The focus is on the artistic treatment of the contents and forms of image culture developed by the television medium. Following this approach, “TeleGen” reflects on the “Televisual” across various genres.The starting point of the exhibition is the situation around 1963/64, by which time television had become a fully-fledged mass medium, proceeding to deal with the present-day plurality of TV formats and distribution channels. Speaking of distribution channels,
you can try this out too to find more options for your television viewing experience. The historical part of the show presents artistic approaches from the 1960s that explore the television image or the television set as an object and which bear witness to the treatment of televisual aspects in painting, sculpture, installation, photography, film and action art even before the advent of video art. The second part of the exhibition, focusing on the present, is dedicated to the phenomena of dissolution of the once so monolithic television medium in the age of digitisation, hybridisation and media convergence to this day. The „television principle“ is seen in this context not only as a technical mass medium but as an instrument of world construction, as a space for thought, and as an apparatus for creating societal meaning. In this sense, the artistic examination of television becomes a mirror of changes in the medium.
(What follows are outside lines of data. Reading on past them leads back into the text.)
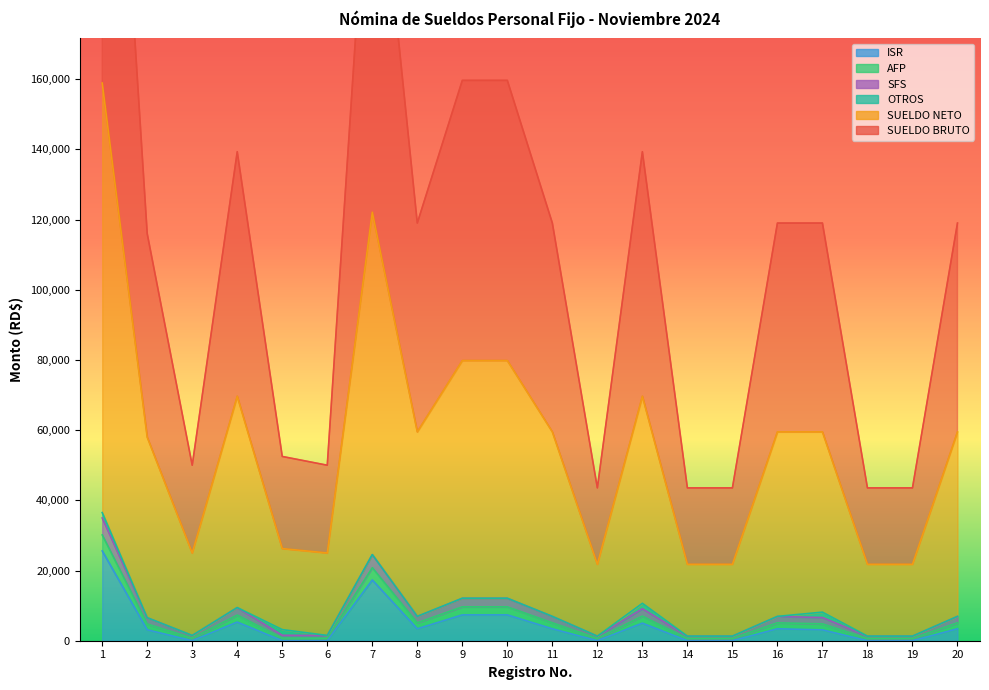

True or false: ISR and SUELDO NETO cross at least once.

False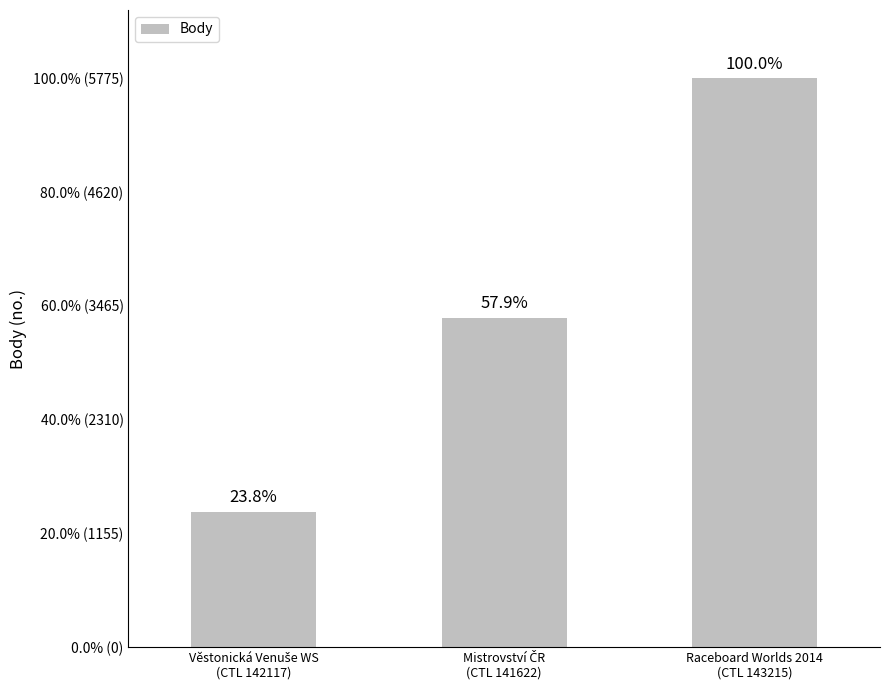

What is the difference between the values at Raceboard Worlds 2014
(CTL 143215) and Věstonická Venuše WS
(CTL 142117)?

4399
“TeleGen” presents the upheavals in the relationship between television and visual culture based on their treatment by artists in a total of seven chapters, some interlinked.
With works of Tauba Auerbach, Angela Bulloch, John Cage, Yvon Chabrowski, Bruce Conner, Thomas Demand, Simon Denny, Harun Farocki, Melanie Gilligan, K. O. Götz, Dennis Hopper, Isidore Isou, Fabio Mauri, Nam June Paik, Tobias Rehberger, Christoph Schlingensief, Paul Thek, Günther Uecker and Tom Wesselmann amongst others.
The exhibition was conceived by Kunstmuseum Bonn in collaboration with Dieter Daniels, Leipzig. The show is accompanied by an extensive publication.